On the Frontier Math benchmark by EpochAI, o3 solved 25.2 p.c of issues, whereas no different mannequin has exceeded 2 p.c—suggesting a leap in mathematical reasoning capabilities over the earlier mannequin.
Benchmarks vs. real-world worth
Ideally, potential purposes for a real PhD-level AI mannequin would come with analyzing medical analysis information, supporting local weather modeling, and dealing with routine facets of analysis work.
The excessive value factors reported by The Info, if correct, counsel that OpenAI believes these techniques might present substantial worth to companies. The publication notes that SoftBank, an OpenAI investor, has dedicated to spending $3 billion on OpenAI’s agent merchandise this 12 months alone—indicating vital enterprise curiosity regardless of the prices.
In the meantime, OpenAI faces monetary pressures which will affect its premium pricing technique. The corporate reportedly misplaced roughly $5 billion final 12 months protecting operational prices and different bills associated to working its companies.
Information of OpenAI’s stratospheric pricing plans come after years of comparatively reasonably priced AI companies which have conditioned customers to anticipate highly effective capabilities at comparatively low prices. ChatGPT Plus stays $20 monthly and Claude Professional prices $30 month-to-month—each tiny fractions of those proposed enterprise tiers. Even ChatGPT Professional’s $200/month subscription is comparatively small in comparison with the brand new proposed charges. Whether or not the efficiency distinction between these tiers will match their thousandfold value distinction is an open query.
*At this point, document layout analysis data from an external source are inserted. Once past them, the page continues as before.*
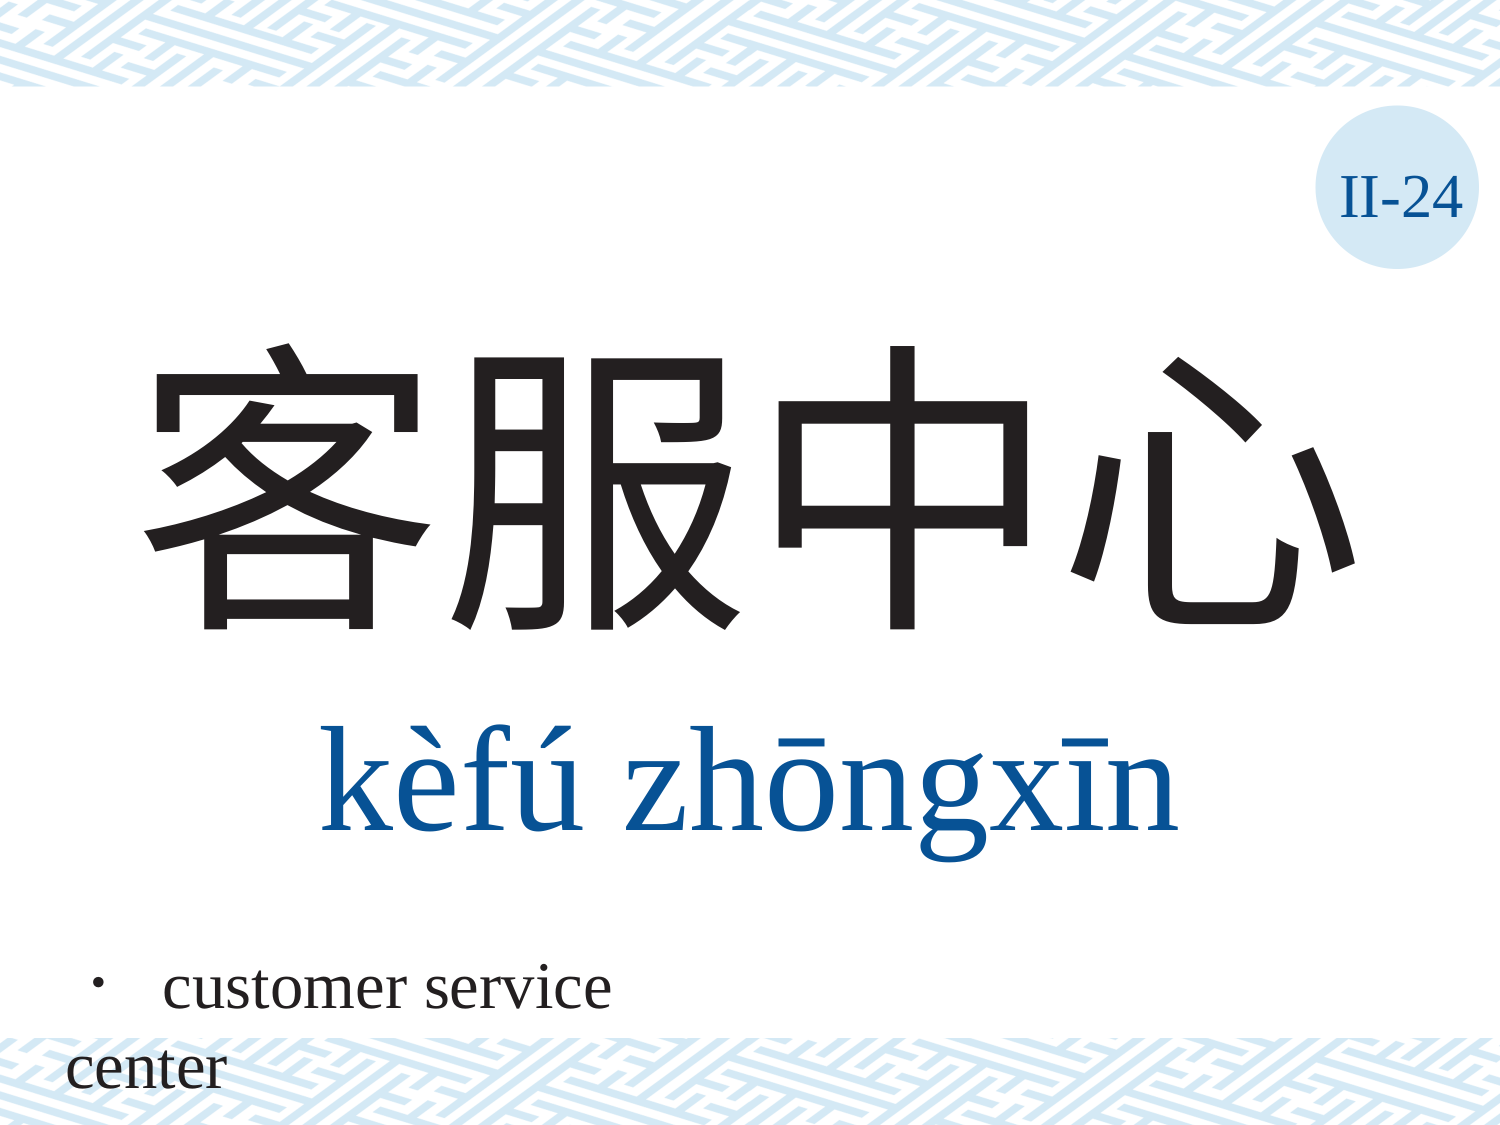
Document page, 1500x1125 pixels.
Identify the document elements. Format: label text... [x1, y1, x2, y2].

text_box II-24 [1337, 154, 1467, 230]
title 客服中心 kèfú zhōngxīn [131, 297, 1369, 861]
picture [0, 0, 1500, 1125]
text_box ． customer service center [62, 942, 780, 1103]
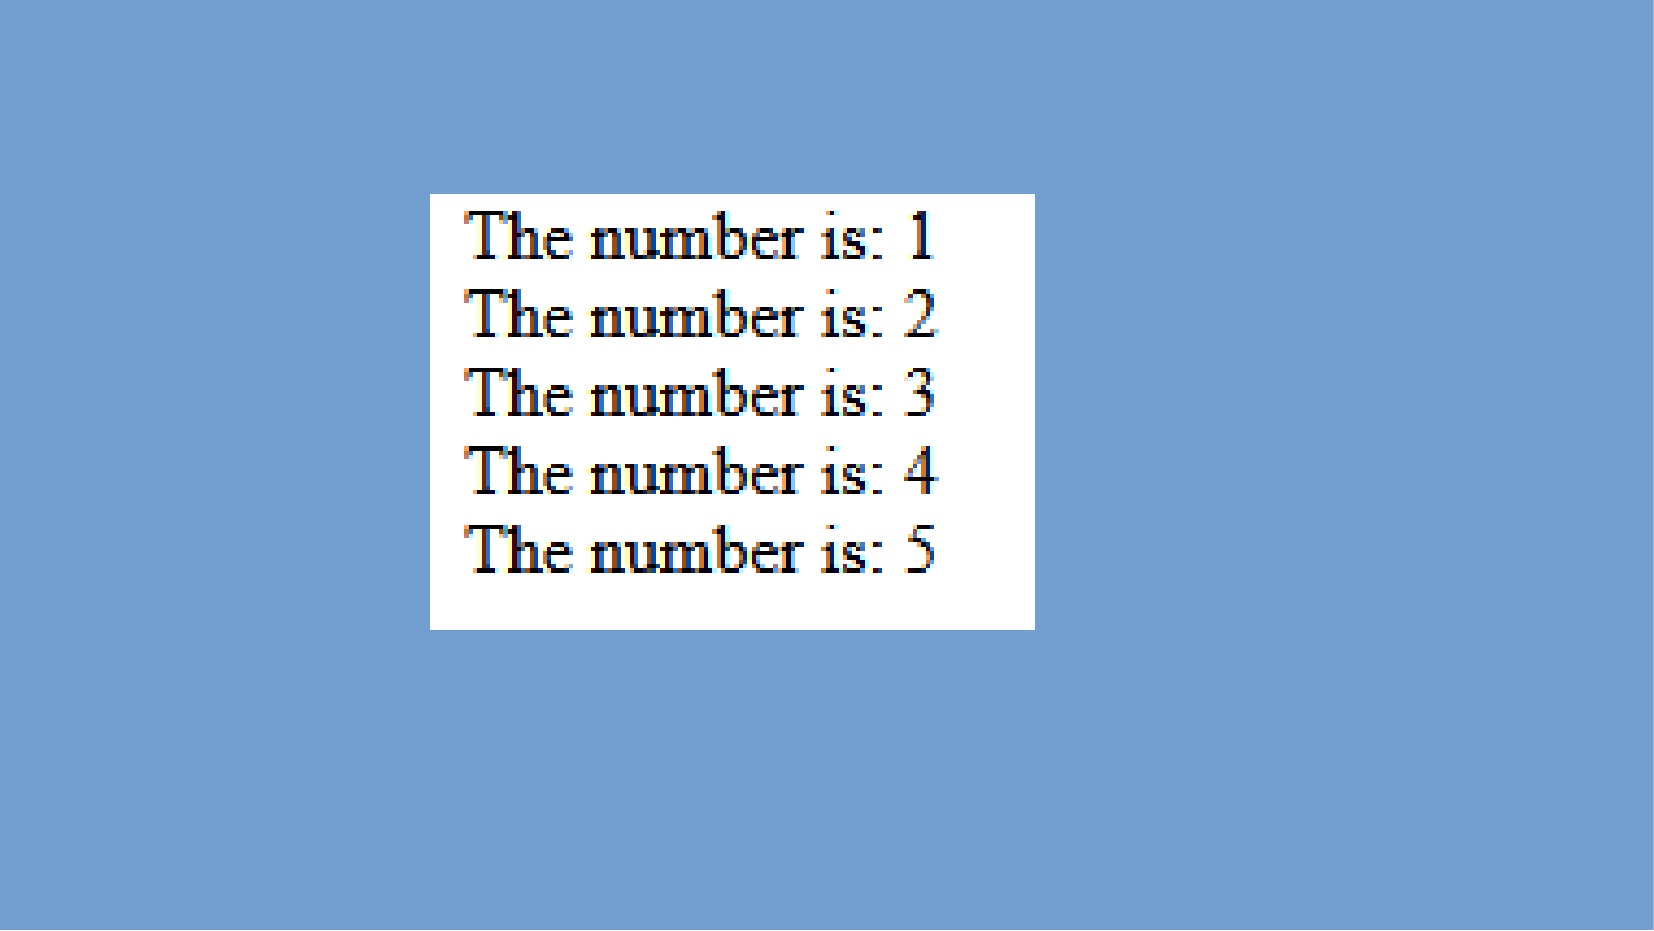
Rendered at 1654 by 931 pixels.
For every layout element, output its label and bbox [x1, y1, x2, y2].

Regardless of their benchmark performances, these simulated reasoning fashions nonetheless battle with confabulations—situations the place they generate plausible-sounding however factually incorrect data. This stays a important concern for analysis purposes the place accuracy and reliability are paramount. A $20,000 month-to-month funding raises questions on whether or not organizations can belief these techniques to not introduce refined errors into high-stakes analysis.
In response to the information, a number of folks quipped on social media that firms might rent an precise PhD pupil for less expensive. “In case you may have forgotten,” wrote xAI developer Hieu Pham in a viral tweet, “most PhD college students, together with the brightest stars who can do manner higher work than any present LLMs—usually are not paid $20K / month.”
Whereas these techniques present sturdy capabilities on particular benchmarks, the “PhD-level” label stays largely a advertising time period. These fashions can course of and synthesize data at spectacular speeds, however questions stay about how successfully they’ll deal with the inventive pondering, mental skepticism, and unique analysis that outline precise doctoral-level work. Then again, they are going to by no means get drained or want medical health insurance, and they’ll probably proceed to enhance in functionality and drop in price over time.